Voorwaarde is, dat de veroordeelde zich voor het einde van de proeftijd niet schuldig zal maken aan een strafbaar feit.
en stelt als bijzondere voorwaarden:
  • De veroordeelde meldt zich binnen drie dagen na ingaan van de proeftijd bij Reclassering Nederland telefoonnummer; 088-8041501. De veroordeelde blijft zich melden op afspraken met de reclassering, zo vaak en zolang de reclassering dat nodig vindt.
  • De veroordeelde neemt actief deel aan de gedragsinterventie COVA of een andere gedragsinterventie die gericht is op cognitieve vaardigheden. De reclassering bepaalt welke training het precies wordt.
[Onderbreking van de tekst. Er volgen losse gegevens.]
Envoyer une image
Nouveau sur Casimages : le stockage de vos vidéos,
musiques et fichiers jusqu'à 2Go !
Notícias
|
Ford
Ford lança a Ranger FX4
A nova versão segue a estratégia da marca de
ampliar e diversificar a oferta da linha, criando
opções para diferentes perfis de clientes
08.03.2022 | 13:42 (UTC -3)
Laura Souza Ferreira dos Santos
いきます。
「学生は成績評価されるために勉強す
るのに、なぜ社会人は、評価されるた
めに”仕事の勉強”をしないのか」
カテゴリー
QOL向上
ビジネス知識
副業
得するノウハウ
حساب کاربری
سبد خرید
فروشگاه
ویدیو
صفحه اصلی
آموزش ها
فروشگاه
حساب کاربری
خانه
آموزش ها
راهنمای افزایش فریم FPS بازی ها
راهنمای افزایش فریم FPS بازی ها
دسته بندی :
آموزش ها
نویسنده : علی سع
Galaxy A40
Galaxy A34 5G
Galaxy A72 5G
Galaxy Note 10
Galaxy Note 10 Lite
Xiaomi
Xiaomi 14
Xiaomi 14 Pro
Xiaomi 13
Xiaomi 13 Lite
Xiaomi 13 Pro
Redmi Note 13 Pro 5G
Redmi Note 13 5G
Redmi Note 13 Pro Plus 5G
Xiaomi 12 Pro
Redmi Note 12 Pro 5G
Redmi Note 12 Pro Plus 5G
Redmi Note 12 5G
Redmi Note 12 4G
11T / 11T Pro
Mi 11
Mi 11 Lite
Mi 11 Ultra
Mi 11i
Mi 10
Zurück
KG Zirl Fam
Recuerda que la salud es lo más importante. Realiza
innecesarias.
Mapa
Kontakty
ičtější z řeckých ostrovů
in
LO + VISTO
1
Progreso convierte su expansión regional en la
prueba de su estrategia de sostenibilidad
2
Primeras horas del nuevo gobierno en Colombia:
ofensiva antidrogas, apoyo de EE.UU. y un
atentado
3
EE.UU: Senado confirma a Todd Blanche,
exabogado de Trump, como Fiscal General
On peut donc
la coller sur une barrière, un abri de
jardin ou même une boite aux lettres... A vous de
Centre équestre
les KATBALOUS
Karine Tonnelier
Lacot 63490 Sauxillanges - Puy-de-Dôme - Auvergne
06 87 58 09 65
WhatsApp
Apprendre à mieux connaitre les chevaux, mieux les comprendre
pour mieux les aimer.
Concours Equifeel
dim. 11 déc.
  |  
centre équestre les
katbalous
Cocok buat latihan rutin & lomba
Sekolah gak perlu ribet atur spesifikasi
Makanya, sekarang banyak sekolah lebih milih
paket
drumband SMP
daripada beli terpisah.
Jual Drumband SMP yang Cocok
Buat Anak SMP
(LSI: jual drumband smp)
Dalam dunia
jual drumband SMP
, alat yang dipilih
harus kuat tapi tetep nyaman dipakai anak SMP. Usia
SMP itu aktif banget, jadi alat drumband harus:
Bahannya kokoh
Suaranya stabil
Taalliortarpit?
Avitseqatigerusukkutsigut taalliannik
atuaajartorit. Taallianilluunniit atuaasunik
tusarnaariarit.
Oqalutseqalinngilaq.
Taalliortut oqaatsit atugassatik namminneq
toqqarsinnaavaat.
De veroordeelde houdt zich aan de afspraken en aanwijzingen van de trainer/begeleider.
geeft aan voornoemde reclasseringsinstelling de opdracht als bedoeld in artikel 14c, zesde lid, van het Wetboek van Strafrecht toezicht te houden op de naleving van de voorwaarden en de veroordeelde ten behoeve daarvan te begeleiden.
Voorwaarden daarbij zijn dat de veroordeelde gedurende de proeftijd:
  • ten behoeve van het vaststellen van zijn identiteit medewerking zal verlenen aan het nemen van een of meer vingerafdrukken of een identiteitsbewijs als bedoeld in artikel 1 van de Wet op de identificatieplicht ter inzage aanbiedt;
  • medewerking zal verlenen aan het reclasseringstoezicht, bedoeld in artikel 14c, zesde lid, van het Wetboek van Strafrecht, de medewerking aan huisbezoeken en het zich melden bij de reclassering zo vaak en zolang als de reclassering dit nodig acht, daaronder begrepen.
legt op de volgende bijkomende straf:

Verbeurdverklaring van het inbeslaggenomen goed, te weten:

-1 STK Motorrijtuig
(PL2100-2023238875-G1061504, Wit, merk: Suzuki, chassisnr: MH8DE1111G0107444).
Beslissing na voorwaardelijke veroordeling:
verlengt de proeftijd, bepaald bij vonnis van de politierechter te Oost-Brabant van 18 juli 2022, gewezen onder parketnummer 01-248226-20, met één jaar.
Dit vonnis is gewezen door:
mr. C.M. Zandbergen, voorzitter,
mr. C.A. Mandemakers en mr. M.J.C. van der Vegte, leden,
in tegenwoordigheid van G. van de Luijtgaarden, griffier,
en is uitgesproken op 12 juni 2024.

Voetnoten

1.De genoemde processen-verbaal zijn onderdeel van het dossier (zaak NORAGAMI) van de politie Eenheid Oost-Brabant met onderzoeksnummer OB1R023138 (294 pagina’s).